World of Mods: Half-Life 2

Games that are free, so long as you've already paid.

You'd best look away now if you're already pretty familiar with the mod scene. The following isn't for you - it's for folk bored of Half-Life 2, bored of Counter-Strike, and now not sure what to do with themselves while they wait for BioShock and Crysis to show them fun new ways to kill a man. Honestly, there's plenty to do in the meantime. True, for every good mod there's ten incredibly tedious, amateurish or over-familiar ones, but modding is one of the foremost forms of independent gaming. This is where the ace developers of tomorrow are born, throwing as many new ideas as they can at an established template until it becomes completely unrecognisable.

We'll be looking at mods for other games and genres over the coming months, but for now, let's start at the most obvious place. As the premier FPS on PC, and with its developer actively encouraging third-party modifications, Half-Life 2 is the centrepiece of a vast number of fascinating examples. What follows are simply five of the most interesting - not necessarily the best, definitely not all the most recent, but all worth a look to see what someone just like you can do when they raise the motivation to make their own game.

But first, a quick FAQ in case you are an ill-tempered veteran mod-player about to unleash all manner of nasty shouting.

Q. Most of these are old. Boring...
A. You are not the world. Not everyone's heard of these just because you have.

Q. [My favourite mod] isn't in here. You're a total mod-tard who killing would be too good for, and I'm gonna get everyone on my fan-site to leave burning dog poo on your doorstep.
A. No, and neither is his or his or his. The point of this is to demonstrate the breadth of the HL2 mod scene, and not to just show five deathmatch clones with depressingly accurately-modelled submachine guns in them.

Q. How dare you say [some nasty thing] about [this mod]? It's still in beta, you big meanie.
A. Well, one could easily argue that all mods are in beta until some publisher buys them and sticks them in a box or on Steam. The term 'beta' is all too often used as some mutant hybrid of marketing tool and get out of jail free card, so can often be taken with a pinch of salt. On the other hand, these mods aren't being held up against commercial games (unless they actually outdo them). A certain degree of roughness, beta or not, is perfectly tolerable when you're talking about a free game made by enthusiastic enthusiasts from their own enthusiasm.

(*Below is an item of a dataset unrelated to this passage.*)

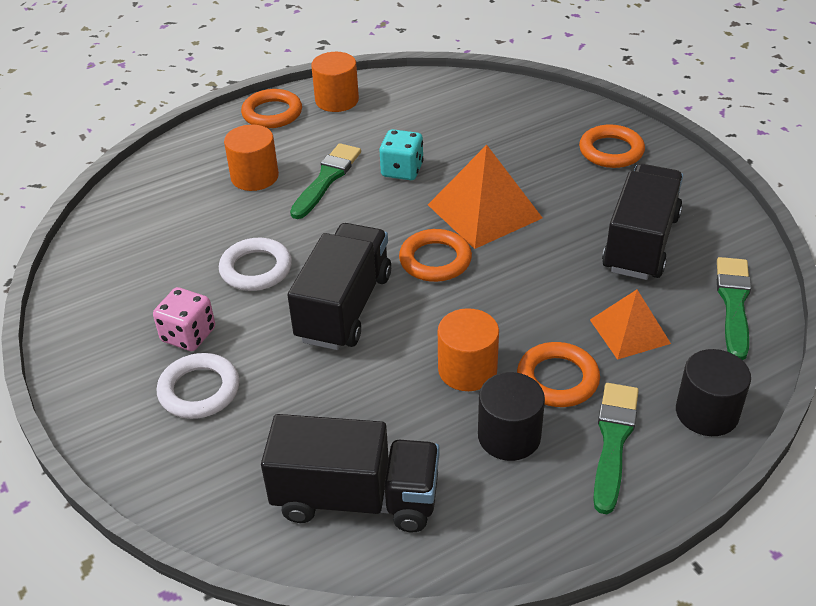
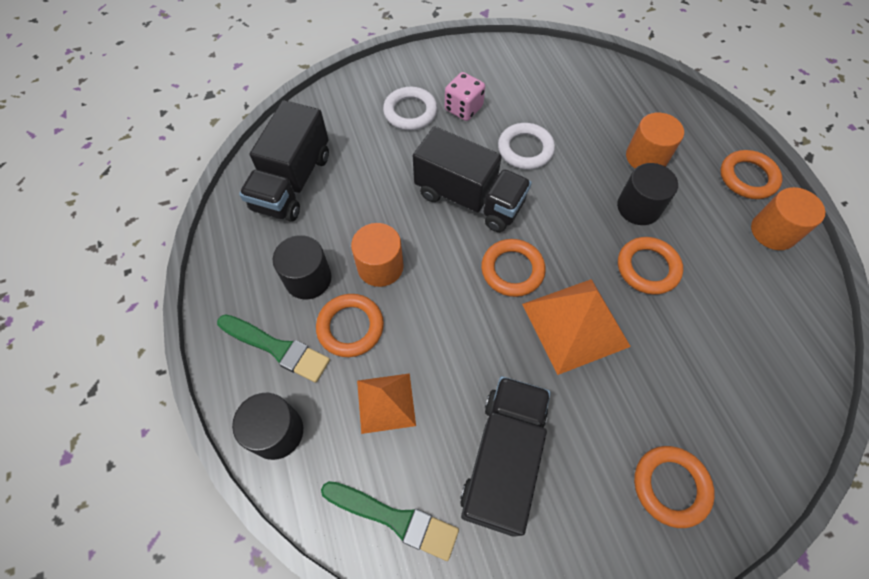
camera: 100 degrees right, 20 degrees up
(327, 179) = (638, 207): green brush -> black cylinder
(402, 170) = (647, 268): turquoise dice -> orange ring
(640, 243) = (503, 459): black truck -> black truck turned 105 degrees counterclockwise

Q. There's no score on these. Forget did you, idiot?
A. Not at all. It's just that slapping a big number on the end would only lead to comparisons with commercial games. All five of these are at the very least 'good' - we simply wouldn't have included them if they were a pile of old chuff.

Insects Infestation

Having soundly decimated the ranks and defences of the opposing Termite force, I and my fellow Ants stormed their hive and set about their helpless queen. Even despite the basic animation and weird silence, I still turned my head away from the screen in dismay at the sight. Five huge soldier ants chomped relentlessly at this single, flailing NPC body, whilst the tiny termite players meant to protect her futilely nipped at our giant heels. Yes, we were victorious, but it felt a little like winning a football match by beating the goalkeeper to death. Nature is horrible.

1

Pixel-shaded chitin. And they say games aren't educational.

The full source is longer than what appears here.